*** Opening of LISTED ENTRIES ***
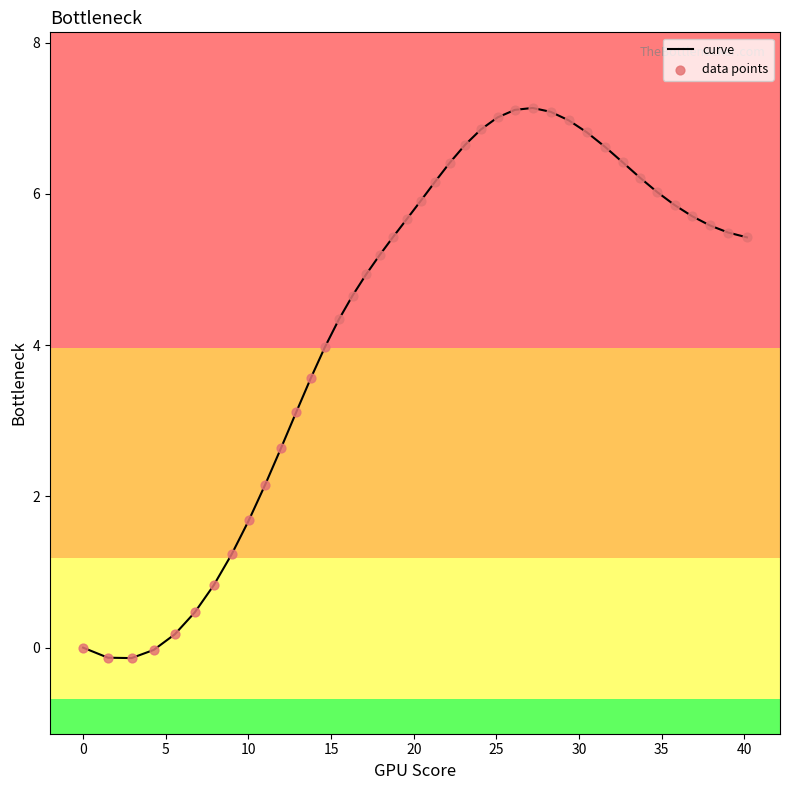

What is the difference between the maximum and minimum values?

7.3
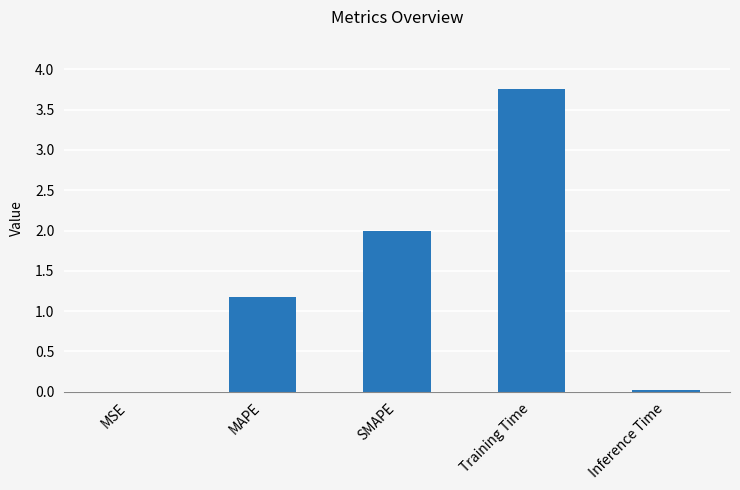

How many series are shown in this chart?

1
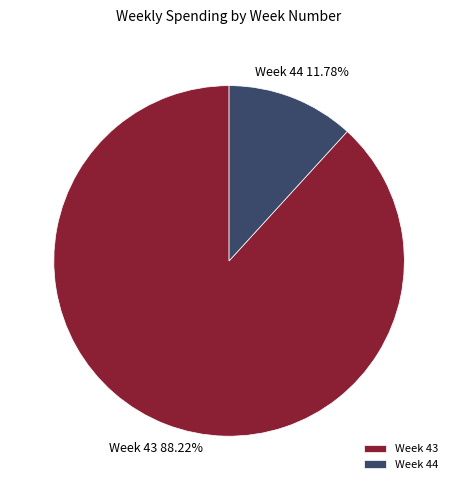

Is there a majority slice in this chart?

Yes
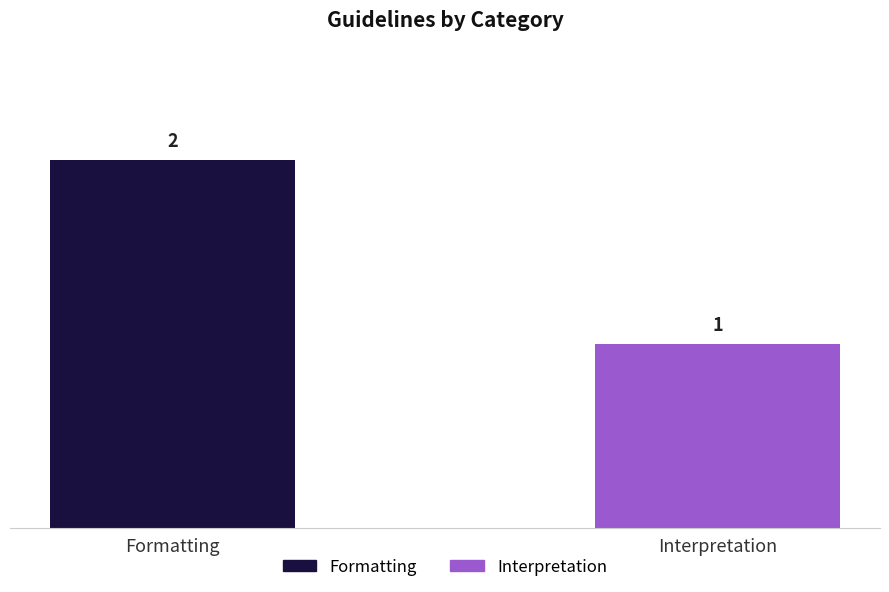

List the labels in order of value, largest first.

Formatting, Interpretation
*** Close of LISTED ENTRIES ***
*TO DO:*
Please report each line in the entries above that contains the word "this".

*FINAL ANSWER:*
How many series are shown in this chart?
Is there a majority slice in this chart?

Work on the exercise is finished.